-- START Excerpted data --
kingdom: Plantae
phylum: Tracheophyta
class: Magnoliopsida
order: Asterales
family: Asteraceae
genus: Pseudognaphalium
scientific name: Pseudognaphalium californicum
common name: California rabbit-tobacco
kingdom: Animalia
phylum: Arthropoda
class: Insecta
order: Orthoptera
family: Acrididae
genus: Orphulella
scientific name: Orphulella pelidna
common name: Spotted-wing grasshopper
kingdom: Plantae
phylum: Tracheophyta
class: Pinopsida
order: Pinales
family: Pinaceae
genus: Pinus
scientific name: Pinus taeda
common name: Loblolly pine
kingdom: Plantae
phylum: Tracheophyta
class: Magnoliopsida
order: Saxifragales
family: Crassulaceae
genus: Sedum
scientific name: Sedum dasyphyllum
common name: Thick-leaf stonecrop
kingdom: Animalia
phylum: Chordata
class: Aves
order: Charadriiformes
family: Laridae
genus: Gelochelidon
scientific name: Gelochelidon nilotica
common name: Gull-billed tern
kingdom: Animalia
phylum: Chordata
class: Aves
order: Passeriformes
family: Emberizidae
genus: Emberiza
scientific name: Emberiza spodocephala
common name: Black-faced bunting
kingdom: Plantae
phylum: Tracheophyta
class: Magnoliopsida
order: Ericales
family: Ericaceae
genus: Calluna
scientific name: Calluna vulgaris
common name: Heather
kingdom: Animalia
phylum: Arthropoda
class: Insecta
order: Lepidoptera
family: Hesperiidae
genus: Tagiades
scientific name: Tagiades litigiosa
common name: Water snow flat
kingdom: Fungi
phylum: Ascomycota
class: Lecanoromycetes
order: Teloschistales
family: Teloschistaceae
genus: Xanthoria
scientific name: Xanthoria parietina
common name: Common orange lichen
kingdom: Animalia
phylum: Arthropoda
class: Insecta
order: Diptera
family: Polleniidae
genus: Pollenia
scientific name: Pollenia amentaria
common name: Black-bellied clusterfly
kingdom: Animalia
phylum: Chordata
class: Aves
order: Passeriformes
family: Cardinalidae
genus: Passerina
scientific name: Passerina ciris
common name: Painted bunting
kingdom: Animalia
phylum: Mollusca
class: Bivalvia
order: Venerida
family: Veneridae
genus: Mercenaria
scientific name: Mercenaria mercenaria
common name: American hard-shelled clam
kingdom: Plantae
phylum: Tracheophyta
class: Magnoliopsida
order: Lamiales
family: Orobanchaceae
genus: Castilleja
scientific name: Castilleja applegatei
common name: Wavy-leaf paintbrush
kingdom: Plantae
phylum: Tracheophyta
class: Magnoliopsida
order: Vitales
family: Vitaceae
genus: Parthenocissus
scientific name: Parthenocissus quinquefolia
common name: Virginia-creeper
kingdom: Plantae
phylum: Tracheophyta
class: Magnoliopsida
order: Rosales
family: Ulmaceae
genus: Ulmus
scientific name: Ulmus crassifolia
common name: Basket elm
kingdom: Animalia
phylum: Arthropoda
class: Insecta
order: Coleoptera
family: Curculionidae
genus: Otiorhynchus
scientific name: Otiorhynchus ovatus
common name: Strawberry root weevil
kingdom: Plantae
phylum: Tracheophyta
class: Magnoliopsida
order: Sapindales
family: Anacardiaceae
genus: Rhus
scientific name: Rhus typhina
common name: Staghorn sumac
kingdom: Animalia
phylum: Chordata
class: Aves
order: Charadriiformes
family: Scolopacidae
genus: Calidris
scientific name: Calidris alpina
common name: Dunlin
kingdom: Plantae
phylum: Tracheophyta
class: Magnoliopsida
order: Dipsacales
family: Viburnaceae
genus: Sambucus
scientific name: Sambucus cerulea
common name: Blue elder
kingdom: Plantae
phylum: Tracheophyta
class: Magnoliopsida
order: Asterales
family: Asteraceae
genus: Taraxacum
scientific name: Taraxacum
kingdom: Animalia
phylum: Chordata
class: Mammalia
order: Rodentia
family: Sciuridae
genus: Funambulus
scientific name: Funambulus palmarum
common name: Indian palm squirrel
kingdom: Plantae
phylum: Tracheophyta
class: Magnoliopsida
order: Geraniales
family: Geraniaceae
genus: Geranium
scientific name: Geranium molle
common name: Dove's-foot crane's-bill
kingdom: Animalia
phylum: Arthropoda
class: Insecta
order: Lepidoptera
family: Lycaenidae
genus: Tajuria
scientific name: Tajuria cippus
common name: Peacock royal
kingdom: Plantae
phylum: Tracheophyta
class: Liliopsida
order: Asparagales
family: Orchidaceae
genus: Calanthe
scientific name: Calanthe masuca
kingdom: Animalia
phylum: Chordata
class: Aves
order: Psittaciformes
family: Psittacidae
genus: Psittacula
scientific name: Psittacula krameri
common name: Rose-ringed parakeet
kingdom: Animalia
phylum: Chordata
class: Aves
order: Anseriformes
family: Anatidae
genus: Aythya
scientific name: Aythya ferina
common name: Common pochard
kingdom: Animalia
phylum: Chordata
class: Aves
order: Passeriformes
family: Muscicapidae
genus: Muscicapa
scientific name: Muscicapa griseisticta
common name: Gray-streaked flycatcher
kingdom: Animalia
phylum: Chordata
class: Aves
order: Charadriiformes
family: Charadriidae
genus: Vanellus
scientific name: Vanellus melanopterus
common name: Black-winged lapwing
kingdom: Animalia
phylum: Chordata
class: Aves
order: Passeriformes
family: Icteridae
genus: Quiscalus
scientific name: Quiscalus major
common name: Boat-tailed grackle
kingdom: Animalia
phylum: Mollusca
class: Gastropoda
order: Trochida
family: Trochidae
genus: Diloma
-- END Excerpted data --
■ What you are asked to do: Convert every line of the records above into a JSON list of strings, one string per line, with blank lines omitted. Include all of the records.

■ Task solution:
[
  "kingdom: Plantae",
  "phylum: Tracheophyta",
  "class: Magnoliopsida",
  "order: Asterales",
  "family: Asteraceae",
  "genus: Pseudognaphalium",
  "scientific name: Pseudognaphalium californicum",
  "common name: California rabbit-tobacco",
  "kingdom: Animalia",
  "phylum: Arthropoda",
  "class: Insecta",
  "order: Orthoptera",
  "family: Acrididae",
  "genus: Orphulella",
  "scientific name: Orphulella pelidna",
  "common name: Spotted-wing grasshopper",
  "kingdom: Plantae",
  "phylum: Tracheophyta",
  "class: Pinopsida",
  "order: Pinales",
  "family: Pinaceae",
  "genus: Pinus",
  "scientific name: Pinus taeda",
  "common name: Loblolly pine",
  "kingdom: Plantae",
  "phylum: Tracheophyta",
  "class: Magnoliopsida",
  "order: Saxifragales",
  "family: Crassulaceae",
  "genus: Sedum",
  "scientific name: Sedum dasyphyllum",
  "common name: Thick-leaf stonecrop",
  "kingdom: Animalia",
  "phylum: Chordata",
  "class: Aves",
  "order: Charadriiformes",
  "family: Laridae",
  "genus: Gelochelidon",
  "scientific name: Gelochelidon nilotica",
  "common name: Gull-billed tern",
  "kingdom: Animalia",
  "phylum: Chordata",
  "class: Aves",
  "order: Passeriformes",
  "family: Emberizidae",
  "genus: Emberiza",
  "scientific name: Emberiza spodocephala",
  "common name: Black-faced bunting",
  "kingdom: Plantae",
  "phylum: Tracheophyta",
  "class: Magnoliopsida",
  "order: Ericales",
  "family: Ericaceae",
  "genus: Calluna",
  "scientific name: Calluna vulgaris",
  "common name: Heather",
  "kingdom: Animalia",
  "phylum: Arthropoda",
  "class: Insecta",
  "order: Lepidoptera",
  "family: Hesperiidae",
  "genus: Tagiades",
  "scientific name: Tagiades litigiosa",
  "common name: Water snow flat",
  "kingdom: Fungi",
  "phylum: Ascomycota",
  "class: Lecanoromycetes",
  "order: Teloschistales",
  "family: Teloschistaceae",
  "genus: Xanthoria",
  "scientific name: Xanthoria parietina",
  "common name: Common orange lichen",
  "kingdom: Animalia",
  "phylum: Arthropoda",
  "class: Insecta",
  "order: Diptera",
  "family: Polleniidae",
  "genus: Pollenia",
  "scientific name: Pollenia amentaria",
  "common name: Black-bellied clusterfly",
  "kingdom: Animalia",
  "phylum: Chordata",
  "class: Aves",
  "order: Passeriformes",
  "family: Cardinalidae",
  "genus: Passerina",
  "scientific name: Passerina ciris",
  "common name: Painted bunting",
  "kingdom: Animalia",
  "phylum: Mollusca",
  "class: Bivalvia",
  "order: Venerida",
  "family: Veneridae",
  "genus: Mercenaria",
  "scientific name: Mercenaria mercenaria",
  "common name: American hard-shelled clam",
  "kingdom: Plantae",
  "phylum: Tracheophyta",
  "class: Magnoliopsida",
  "order: Lamiales",
  "family: Orobanchaceae",
  "genus: Castilleja",
  "scientific name: Castilleja applegatei",
  "common name: Wavy-leaf paintbrush",
  "kingdom: Plantae",
  "phylum: Tracheophyta",
  "class: Magnoliopsida",
  "order: Vitales",
  "family: Vitaceae",
  "genus: Parthenocissus",
  "scientific name: Parthenocissus quinquefolia",
  "common name: Virginia-creeper",
  "kingdom: Plantae",
  "phylum: Tracheophyta",
  "class: Magnoliopsida",
  "order: Rosales",
  "family: Ulmaceae",
  "genus: Ulmus",
  "scientific name: Ulmus crassifolia",
  "common name: Basket elm",
  "kingdom: Animalia",
  "phylum: Arthropoda",
  "class: Insecta",
  "order: Coleoptera",
  "family: Curculionidae",
  "genus: Otiorhynchus",
  "scientific name: Otiorhynchus ovatus",
  "common name: Strawberry root weevil",
  "kingdom: Plantae",
  "phylum: Tracheophyta",
  "class: Magnoliopsida",
  "order: Sapindales",
  "family: Anacardiaceae",
  "genus: Rhus",
  "scientific name: Rhus typhina",
  "common name: Staghorn sumac",
  "kingdom: Animalia",
  "phylum: Chordata",
  "class: Aves",
  "order: Charadriiformes",
  "family: Scolopacidae",
  "genus: Calidris",
  "scientific name: Calidris alpina",
  "common name: Dunlin",
  "kingdom: Plantae",
  "phylum: Tracheophyta",
  "class: Magnoliopsida",
  "order: Dipsacales",
  "family: Viburnaceae",
  "genus: Sambucus",
  "scientific name: Sambucus cerulea",
  "common name: Blue elder",
  "kingdom: Plantae",
  "phylum: Tracheophyta",
  "class: Magnoliopsida",
  "order: Asterales",
  "family: Asteraceae",
  "genus: Taraxacum",
  "scientific name: Taraxacum",
  "kingdom: Animalia",
  "phylum: Chordata",
  "class: Mammalia",
  "order: Rodentia",
  "family: Sciuridae",
  "genus: Funambulus",
  "scientific name: Funambulus palmarum",
  "common name: Indian palm squirrel",
  "kingdom: Plantae",
  "phylum: Tracheophyta",
  "class: Magnoliopsida",
  "order: Geraniales",
  "family: Geraniaceae",
  "genus: Geranium",
  "scientific name: Geranium molle",
  "common name: Dove's-foot crane's-bill",
  "kingdom: Animalia",
  "phylum: Arthropoda",
  "class: Insecta",
  "order: Lepidoptera",
  "family: Lycaenidae",
  "genus: Tajuria",
  "scientific name: Tajuria cippus",
  "common name: Peacock royal",
  "kingdom: Plantae",
  "phylum: Tracheophyta",
  "class: Liliopsida",
  "order: Asparagales",
  "family: Orchidaceae",
  "genus: Calanthe",
  "scientific name: Calanthe masuca",
  "kingdom: Animalia",
  "phylum: Chordata",
  "class: Aves",
  "order: Psittaciformes",
  "family: Psittacidae",
  "genus: Psittacula",
  "scientific name: Psittacula krameri",
  "common name: Rose-ringed parakeet",
  "kingdom: Animalia",
  "phylum: Chordata",
  "class: Aves",
  "order: Anseriformes",
  "family: Anatidae",
  "genus: Aythya",
  "scientific name: Aythya ferina",
  "common name: Common pochard",
  "kingdom: Animalia",
  "phylum: Chordata",
  "class: Aves",
  "order: Passeriformes",
  "family: Muscicapidae",
  "genus: Muscicapa",
  "scientific name: Muscicapa griseisticta",
  "common name: Gray-streaked flycatcher",
  "kingdom: Animalia",
  "phylum: Chordata",
  "class: Aves",
  "order: Charadriiformes",
  "family: Charadriidae",
  "genus: Vanellus",
  "scientific name: Vanellus melanopterus",
  "common name: Black-winged lapwing",
  "kingdom: Animalia",
  "phylum: Chordata",
  "class: Aves",
  "order: Passeriformes",
  "family: Icteridae",
  "genus: Quiscalus",
  "scientific name: Quiscalus major",
  "common name: Boat-tailed grackle",
  "kingdom: Animalia",
  "phylum: Mollusca",
  "class: Gastropoda",
  "order: Trochida",
  "family: Trochidae",
  "genus: Diloma"
]